Demuxed Archives – Page 3 of 7 – The Broadcast Knowledge

AV1’s been famous for very low encoding speed, but as we’ve seen from panel like this, AV1 encoding times have dropped into a practical range and it’s starting to gain traction. Zoe Liu, CEO of Visionular, is here to talk at Mile High Video 2020 about how careful use of encoding parameters can deliver faster encodes, smooth decodes, and yet balance that balance with codec efficiency.

Zoe starts by outlining the good work that’s been done with the SVT-AV1 encoder which leaves it ready for deployment, as we heard previously from David Ronca of Facebook. Similarly the Dav1d decoder has recently made many speed improvements, now being able to easily decode 24fps on mobiles using between 1.5 and 3 Snapdragon cores depending on resolution. Power consumption has been measured as higher than AVC decoding but less than HEVC. Further to that, hardware support is arriving in many devices like TVs.

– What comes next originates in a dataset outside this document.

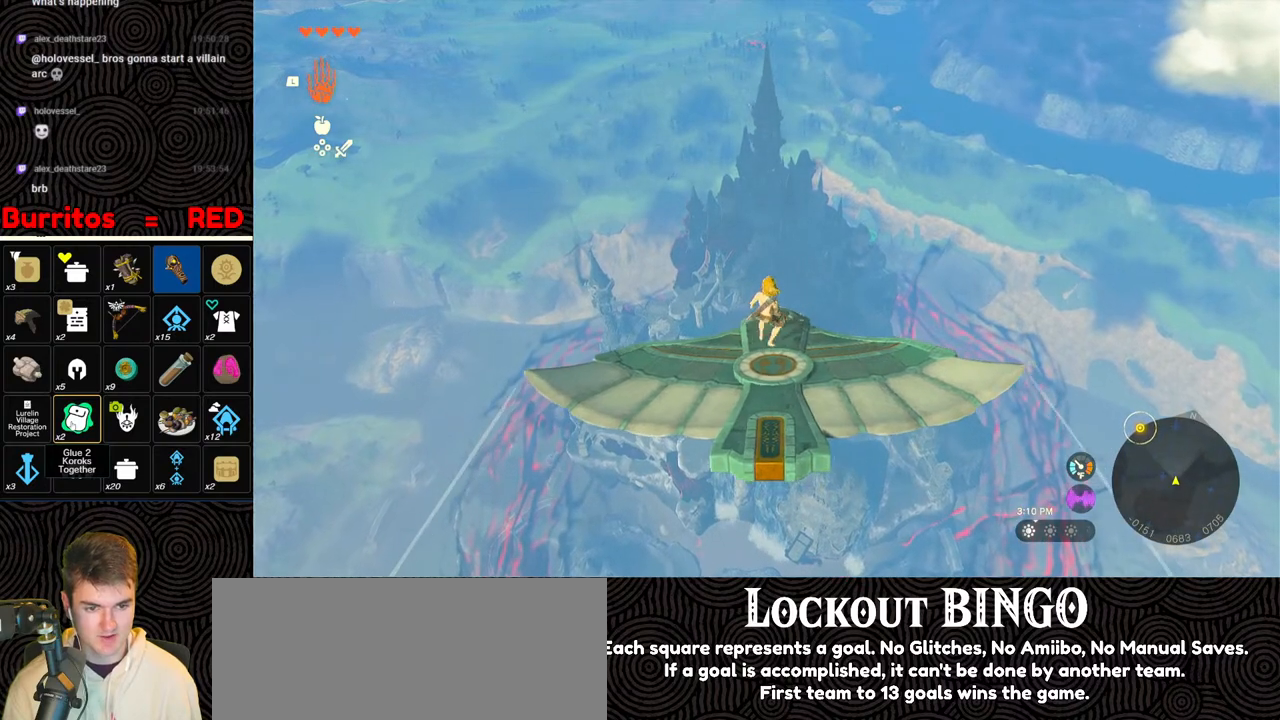
{"buttons": ["L2"], "left_stick": "center", "right_stick": "center", "events": []}
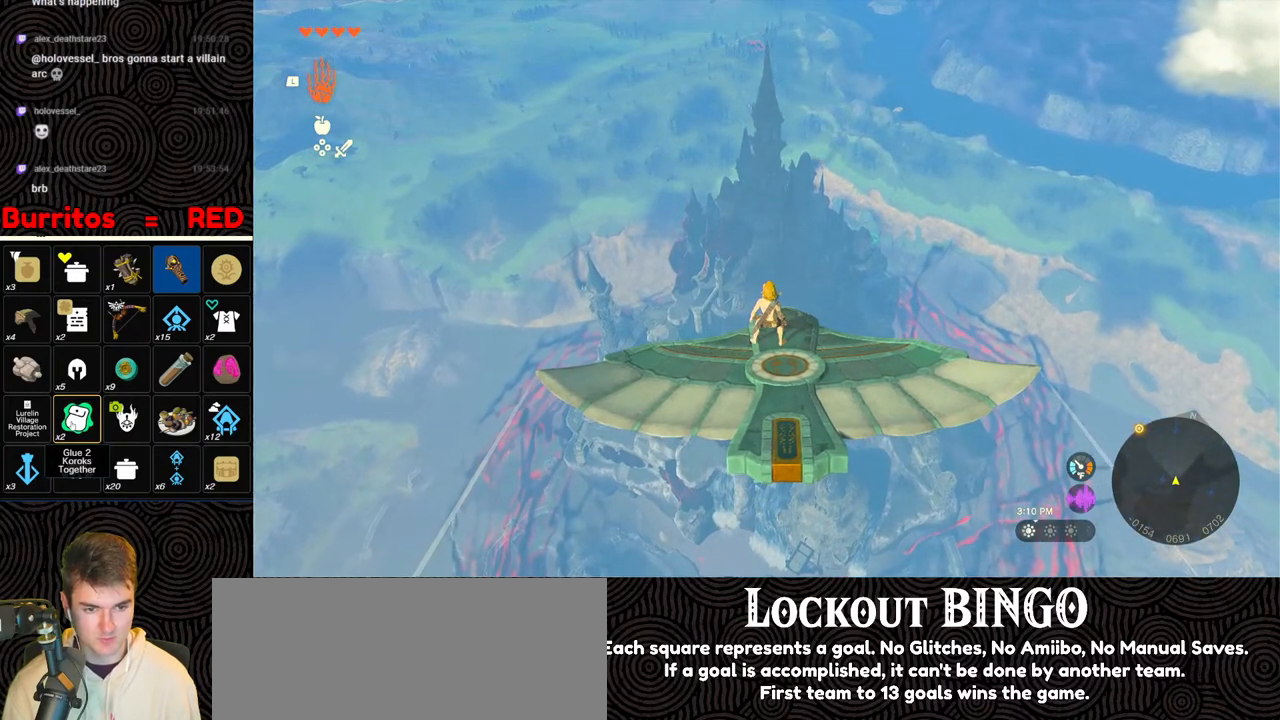
{"buttons": ["L2"], "left_stick": "left", "right_stick": "center", "events": [[417, "left_stick", "left"]]}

Zoe then continues to show ways in which encoding can be sped up by reducing the calculations done which, in turn, increased decoder speed. Zoe’s work has exposed settings that significantly speed up decoding but have very little effect on the compression efficiency of the codec which opens up use cases where decoding was the blocker and a 5% reduction in the ability to compress is a price worth paying. One example cited is ignoring partition sizes of less than 8×8. These small partitions can be numerous and bog down calculations but their overall contribution to bitrate reduction is very low.

All of these techniques are brought together under the heading of Decoder Complexity Aware AV1 Encoding Optimization which, Zoe explains, can result in an encoding speed-up of over two times the original framerate i.e. twice real-time on an Intel i5. Zoe concludes that this creates a great opportunity to apply AV1 to VOD use cases.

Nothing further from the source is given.